Rewrite the data below, putting "site" in place of every "locality" and keeping everything else unchanged.

# Materials provided:
━━━

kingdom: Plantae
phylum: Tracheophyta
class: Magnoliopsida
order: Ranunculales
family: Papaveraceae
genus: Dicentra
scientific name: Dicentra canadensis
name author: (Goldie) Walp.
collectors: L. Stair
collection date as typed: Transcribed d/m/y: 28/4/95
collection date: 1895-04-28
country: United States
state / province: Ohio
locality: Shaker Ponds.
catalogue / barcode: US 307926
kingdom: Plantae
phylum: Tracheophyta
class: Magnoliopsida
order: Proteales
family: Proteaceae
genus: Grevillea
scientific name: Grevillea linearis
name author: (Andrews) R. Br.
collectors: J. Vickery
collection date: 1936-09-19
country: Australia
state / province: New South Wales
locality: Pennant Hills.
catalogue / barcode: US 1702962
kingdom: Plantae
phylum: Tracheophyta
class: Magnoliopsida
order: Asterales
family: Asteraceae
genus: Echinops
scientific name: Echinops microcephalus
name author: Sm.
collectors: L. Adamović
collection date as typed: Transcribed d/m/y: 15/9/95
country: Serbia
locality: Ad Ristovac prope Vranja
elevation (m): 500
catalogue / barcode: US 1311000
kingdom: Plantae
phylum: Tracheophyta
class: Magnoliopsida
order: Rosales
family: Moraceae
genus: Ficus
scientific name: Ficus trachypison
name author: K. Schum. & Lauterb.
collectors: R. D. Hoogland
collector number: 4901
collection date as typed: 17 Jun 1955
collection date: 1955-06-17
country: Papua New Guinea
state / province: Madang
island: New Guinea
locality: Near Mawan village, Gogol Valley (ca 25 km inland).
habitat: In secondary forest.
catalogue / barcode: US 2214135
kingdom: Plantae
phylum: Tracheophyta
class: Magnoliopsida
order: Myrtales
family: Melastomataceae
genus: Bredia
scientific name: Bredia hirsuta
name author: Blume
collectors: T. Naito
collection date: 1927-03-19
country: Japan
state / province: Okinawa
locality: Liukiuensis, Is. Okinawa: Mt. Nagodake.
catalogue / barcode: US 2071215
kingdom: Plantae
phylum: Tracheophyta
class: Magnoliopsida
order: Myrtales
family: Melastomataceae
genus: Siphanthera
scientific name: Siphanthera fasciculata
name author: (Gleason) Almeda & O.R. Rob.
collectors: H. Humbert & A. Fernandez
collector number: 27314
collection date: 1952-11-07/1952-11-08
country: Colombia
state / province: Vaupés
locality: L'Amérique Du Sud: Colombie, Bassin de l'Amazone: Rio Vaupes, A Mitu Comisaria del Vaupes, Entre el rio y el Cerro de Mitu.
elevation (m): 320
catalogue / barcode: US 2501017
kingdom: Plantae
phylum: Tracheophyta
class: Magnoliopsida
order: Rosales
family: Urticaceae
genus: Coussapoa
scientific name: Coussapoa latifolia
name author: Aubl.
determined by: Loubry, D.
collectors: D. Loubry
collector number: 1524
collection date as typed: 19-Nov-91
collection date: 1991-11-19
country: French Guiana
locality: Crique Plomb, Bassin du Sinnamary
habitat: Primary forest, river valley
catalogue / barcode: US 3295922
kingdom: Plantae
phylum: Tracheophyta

━━━

# Exercise output:
kingdom: Plantae
phylum: Tracheophyta
class: Magnoliopsida
order: Ranunculales
family: Papaveraceae
genus: Dicentra
scientific name: Dicentra canadensis
name author: (Goldie) Walp.
collectors: L. Stair
collection date as typed: Transcribed d/m/y: 28/4/95
collection date: 1895-04-28
country: United States
state / province: Ohio
site: Shaker Ponds.
catalogue / barcode: US 307926
kingdom: Plantae
phylum: Tracheophyta
class: Magnoliopsida
order: Proteales
family: Proteaceae
genus: Grevillea
scientific name: Grevillea linearis
name author: (Andrews) R. Br.
collectors: J. Vickery
collection date: 1936-09-19
country: Australia
state / province: New South Wales
site: Pennant Hills.
catalogue / barcode: US 1702962
kingdom: Plantae
phylum: Tracheophyta
class: Magnoliopsida
order: Asterales
family: Asteraceae
genus: Echinops
scientific name: Echinops microcephalus
name author: Sm.
collectors: L. Adamović
collection date as typed: Transcribed d/m/y: 15/9/95
country: Serbia
site: Ad Ristovac prope Vranja
elevation (m): 500
catalogue / barcode: US 1311000
kingdom: Plantae
phylum: Tracheophyta
class: Magnoliopsida
order: Rosales
family: Moraceae
genus: Ficus
scientific name: Ficus trachypison
name author: K. Schum. & Lauterb.
collectors: R. D. Hoogland
collector number: 4901
collection date as typed: 17 Jun 1955
collection date: 1955-06-17
country: Papua New Guinea
state / province: Madang
island: New Guinea
site: Near Mawan village, Gogol Valley (ca 25 km inland).
habitat: In secondary forest.
catalogue / barcode: US 2214135
kingdom: Plantae
phylum: Tracheophyta
class: Magnoliopsida
order: Myrtales
family: Melastomataceae
genus: Bredia
scientific name: Bredia hirsuta
name author: Blume
collectors: T. Naito
collection date: 1927-03-19
country: Japan
state / province: Okinawa
site: Liukiuensis, Is. Okinawa: Mt. Nagodake.
catalogue / barcode: US 2071215
kingdom: Plantae
phylum: Tracheophyta
class: Magnoliopsida
order: Myrtales
family: Melastomataceae
genus: Siphanthera
scientific name: Siphanthera fasciculata
name author: (Gleason) Almeda & O.R. Rob.
collectors: H. Humbert & A. Fernandez
collector number: 27314
collection date: 1952-11-07/1952-11-08
country: Colombia
state / province: Vaupés
site: L'Amérique Du Sud: Colombie, Bassin de l'Amazone: Rio Vaupes, A Mitu Comisaria del Vaupes, Entre el rio y el Cerro de Mitu.
elevation (m): 320
catalogue / barcode: US 2501017
kingdom: Plantae
phylum: Tracheophyta
class: Magnoliopsida
order: Rosales
family: Urticaceae
genus: Coussapoa
scientific name: Coussapoa latifolia
name author: Aubl.
determined by: Loubry, D.
collectors: D. Loubry
collector number: 1524
collection date as typed: 19-Nov-91
collection date: 1991-11-19
country: French Guiana
site: Crique Plomb, Bassin du Sinnamary
habitat: Primary forest, river valley
catalogue / barcode: US 3295922
kingdom: Plantae
phylum: Tracheophyta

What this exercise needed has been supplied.